RARC remark code guide

BCBS RARC N180 — Item or service does not meet billed category criteria

What RARC N180 means with BCBS denials, common paired CARCs, evidence checklist, and provider next steps.

Fast answer: The item or service does not meet the criteria for the category under which it was billed.

How to use RARC N180

RARC N180 should be read with the CARC and group code on the same claim or service line. For BCBS denials, the remark often tells you whether the next move is a corrected claim, attachment response, COB update, authorization proof, or appeal packet.

Common paired CARCs

Recommended workflow

  1. Read the benefit reason in the EOB or denial letter and identify the plan benefit involved.
  2. Verify coverage, exclusions, product type, network rules, diagnosis requirements, and medical policy.
  3. Check whether the claim should go to a different benefit administrator or local Blue plan workflow.
  4. Appeal with plan language and records when coverage exists; otherwise confirm patient billing rules before collecting.
  5. Use clear patient-communication notes when the line is a true member responsibility.

Evidence checklist

  • Benefit verification
  • Plan or policy excerpt
  • Medical records
  • Coding rationale
  • Referral/auth records if applicable
  • Patient notice/waiver if applicable

FAQ

What does RARC N180 mean?

The item or service does not meet the criteria for the category under which it was billed.

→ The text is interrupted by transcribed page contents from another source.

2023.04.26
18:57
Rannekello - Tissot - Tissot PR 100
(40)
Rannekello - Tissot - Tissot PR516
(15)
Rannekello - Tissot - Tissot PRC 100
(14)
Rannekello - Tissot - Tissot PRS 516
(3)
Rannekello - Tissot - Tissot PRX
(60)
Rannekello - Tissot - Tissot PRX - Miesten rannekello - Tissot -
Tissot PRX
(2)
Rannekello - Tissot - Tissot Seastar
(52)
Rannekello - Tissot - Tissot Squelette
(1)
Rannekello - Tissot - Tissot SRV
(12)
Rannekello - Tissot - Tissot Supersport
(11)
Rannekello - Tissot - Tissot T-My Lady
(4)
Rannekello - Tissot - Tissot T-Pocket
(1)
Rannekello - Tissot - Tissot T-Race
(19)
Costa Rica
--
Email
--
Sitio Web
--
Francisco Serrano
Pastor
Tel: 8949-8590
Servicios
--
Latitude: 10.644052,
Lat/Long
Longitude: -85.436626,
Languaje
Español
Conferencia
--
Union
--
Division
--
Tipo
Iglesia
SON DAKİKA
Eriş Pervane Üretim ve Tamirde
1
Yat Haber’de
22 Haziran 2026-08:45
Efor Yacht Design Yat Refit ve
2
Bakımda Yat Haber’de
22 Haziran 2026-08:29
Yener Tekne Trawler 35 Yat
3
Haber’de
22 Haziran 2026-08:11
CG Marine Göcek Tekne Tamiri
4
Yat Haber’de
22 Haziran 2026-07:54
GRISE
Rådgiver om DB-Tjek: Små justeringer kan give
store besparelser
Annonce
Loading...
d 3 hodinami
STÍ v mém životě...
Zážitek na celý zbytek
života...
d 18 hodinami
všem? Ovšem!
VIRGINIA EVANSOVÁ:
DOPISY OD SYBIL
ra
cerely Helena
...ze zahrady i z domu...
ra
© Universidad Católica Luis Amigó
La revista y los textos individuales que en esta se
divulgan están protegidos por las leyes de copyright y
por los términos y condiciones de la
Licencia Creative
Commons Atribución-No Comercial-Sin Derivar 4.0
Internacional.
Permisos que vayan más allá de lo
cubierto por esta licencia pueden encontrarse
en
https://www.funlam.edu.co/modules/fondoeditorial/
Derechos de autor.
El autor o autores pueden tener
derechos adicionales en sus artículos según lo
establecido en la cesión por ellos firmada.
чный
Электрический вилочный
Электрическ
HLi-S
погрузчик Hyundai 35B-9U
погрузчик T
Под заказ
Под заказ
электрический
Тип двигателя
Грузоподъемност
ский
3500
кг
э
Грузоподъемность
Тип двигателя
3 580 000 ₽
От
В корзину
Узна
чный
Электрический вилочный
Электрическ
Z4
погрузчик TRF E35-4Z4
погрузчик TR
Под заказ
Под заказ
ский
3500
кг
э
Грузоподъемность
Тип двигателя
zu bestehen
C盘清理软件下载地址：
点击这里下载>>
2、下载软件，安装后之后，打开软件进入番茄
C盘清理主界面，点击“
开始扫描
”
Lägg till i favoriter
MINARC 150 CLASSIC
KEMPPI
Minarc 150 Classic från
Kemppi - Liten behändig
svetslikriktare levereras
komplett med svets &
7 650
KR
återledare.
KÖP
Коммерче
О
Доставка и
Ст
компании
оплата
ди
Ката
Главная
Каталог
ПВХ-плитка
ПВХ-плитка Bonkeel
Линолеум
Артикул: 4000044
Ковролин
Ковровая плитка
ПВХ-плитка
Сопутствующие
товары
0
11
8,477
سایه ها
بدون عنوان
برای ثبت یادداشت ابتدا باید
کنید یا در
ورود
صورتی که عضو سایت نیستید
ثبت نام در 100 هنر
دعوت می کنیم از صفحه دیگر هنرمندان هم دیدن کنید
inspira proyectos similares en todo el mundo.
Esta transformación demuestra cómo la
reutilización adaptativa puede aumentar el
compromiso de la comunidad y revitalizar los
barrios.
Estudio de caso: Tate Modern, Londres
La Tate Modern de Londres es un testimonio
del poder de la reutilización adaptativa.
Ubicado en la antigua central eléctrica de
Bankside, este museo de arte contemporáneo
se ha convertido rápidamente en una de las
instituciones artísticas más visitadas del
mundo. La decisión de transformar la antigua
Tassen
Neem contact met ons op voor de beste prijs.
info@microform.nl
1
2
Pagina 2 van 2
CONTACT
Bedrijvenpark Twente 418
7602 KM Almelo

Is N180 enough to appeal a BCBS denial?

No. Pair the RARC with the CARC, group code, EOB text, claim line, and plan rule. The RARC explains the missing detail or context; the CARC explains the adjustment reason.

What should I attach for N180?

Start with Benefit verification, Plan or policy excerpt, Medical records, Coding rationale. Add only the records that answer the specific remark code and denial reason.